Nothing except the pictures should be left out when you reproduce the listing exactly.

*** Opening of Entries provided ***

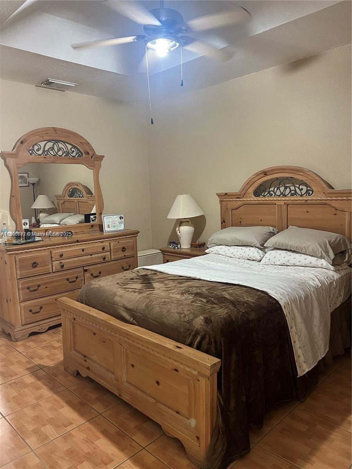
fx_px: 353
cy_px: 234
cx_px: 176
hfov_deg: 53.1
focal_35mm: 26
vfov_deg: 67.3
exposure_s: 1/60
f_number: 1.5
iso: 400
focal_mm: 5.7
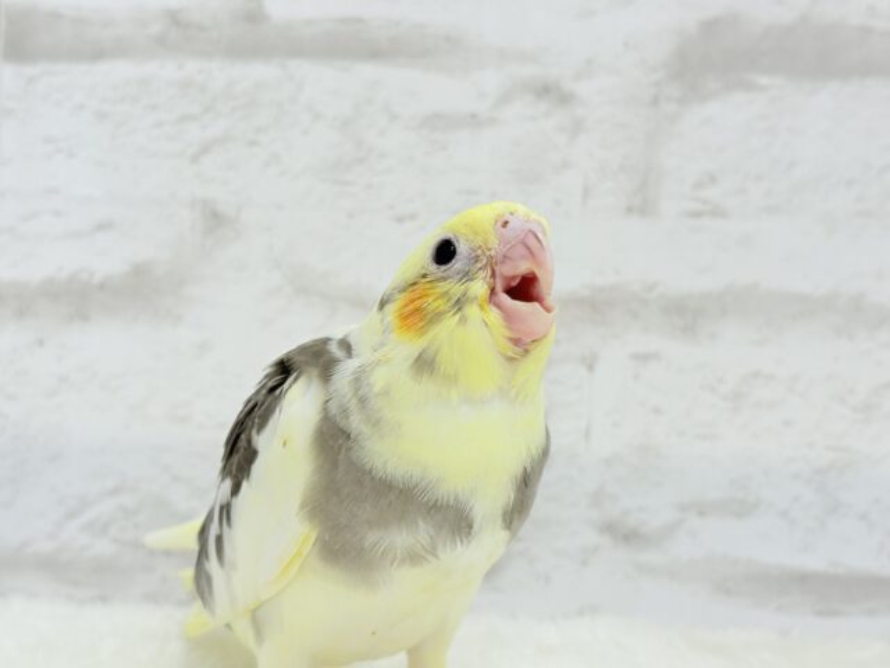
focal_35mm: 52
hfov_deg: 36.8
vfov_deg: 28.0
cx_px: 445
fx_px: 1337
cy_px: 334
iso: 64
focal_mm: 5.96
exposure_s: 1/100
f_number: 1.6
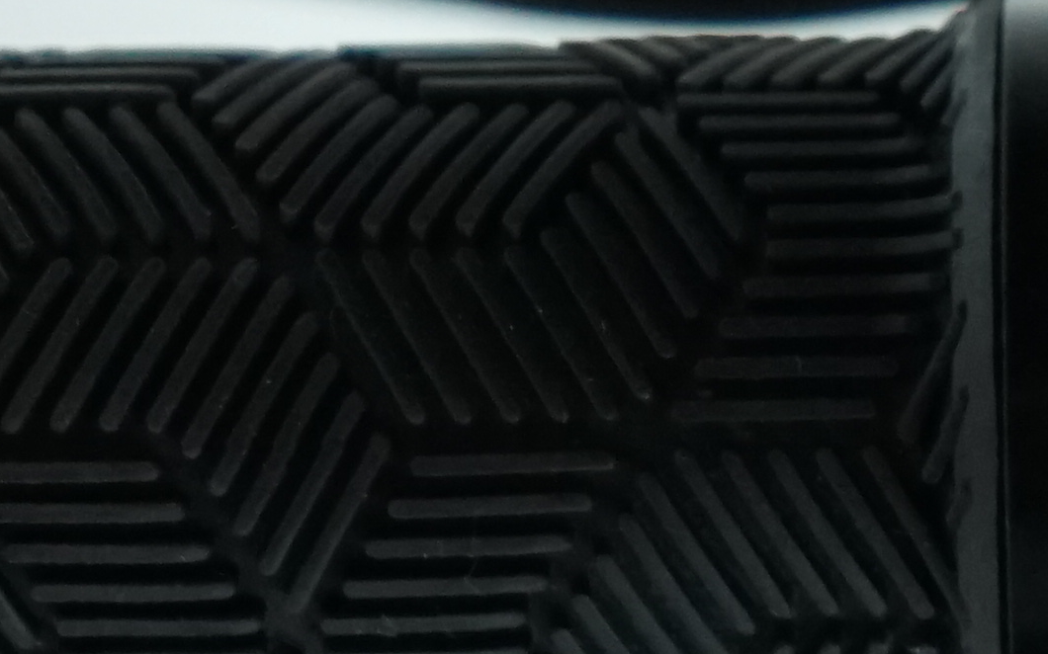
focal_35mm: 404
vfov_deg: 3.2
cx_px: 2131
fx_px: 11536
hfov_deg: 5.1
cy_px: 62
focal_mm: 70
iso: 2000
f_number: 5.6
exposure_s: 1/200
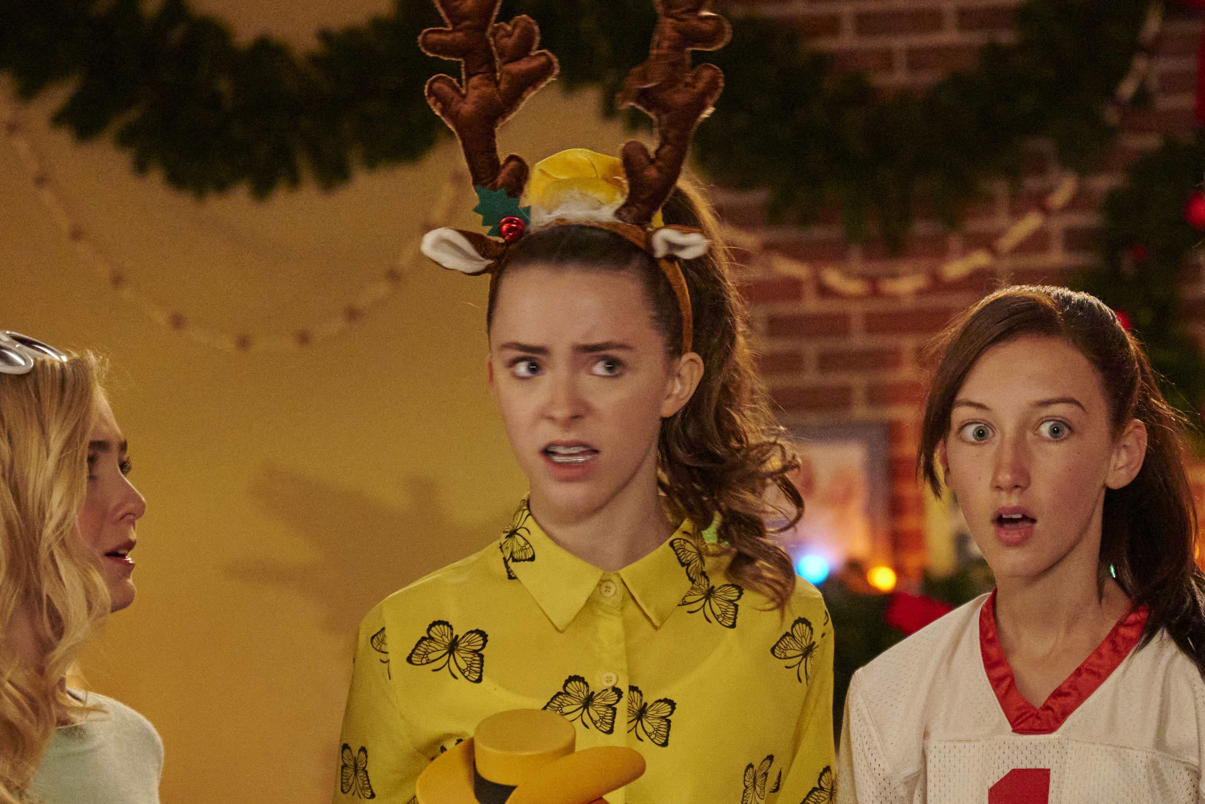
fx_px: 5054
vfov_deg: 9.0
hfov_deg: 13.6
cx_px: 795
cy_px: 751
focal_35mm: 151
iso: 6400
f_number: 2.8
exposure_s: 1/125
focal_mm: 70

*** Close of Entries provided ***

• [Result]:
fx_px: 353
cy_px: 234
cx_px: 176
hfov_deg: 53.1
focal_35mm: 26
vfov_deg: 67.3
exposure_s: 1/60
f_number: 1.5
iso: 400
focal_mm: 5.7
focal_35mm: 52
hfov_deg: 36.8
vfov_deg: 28.0
cx_px: 445
fx_px: 1337
cy_px: 334
iso: 64
focal_mm: 5.96
exposure_s: 1/100
f_number: 1.6
focal_35mm: 404
vfov_deg: 3.2
cx_px: 2131
fx_px: 11536
hfov_deg: 5.1
cy_px: 62
focal_mm: 70
iso: 2000
f_number: 5.6
exposure_s: 1/200
fx_px: 5054
vfov_deg: 9.0
hfov_deg: 13.6
cx_px: 795
cy_px: 751
focal_35mm: 151
iso: 6400
f_number: 2.8
exposure_s: 1/125
focal_mm: 70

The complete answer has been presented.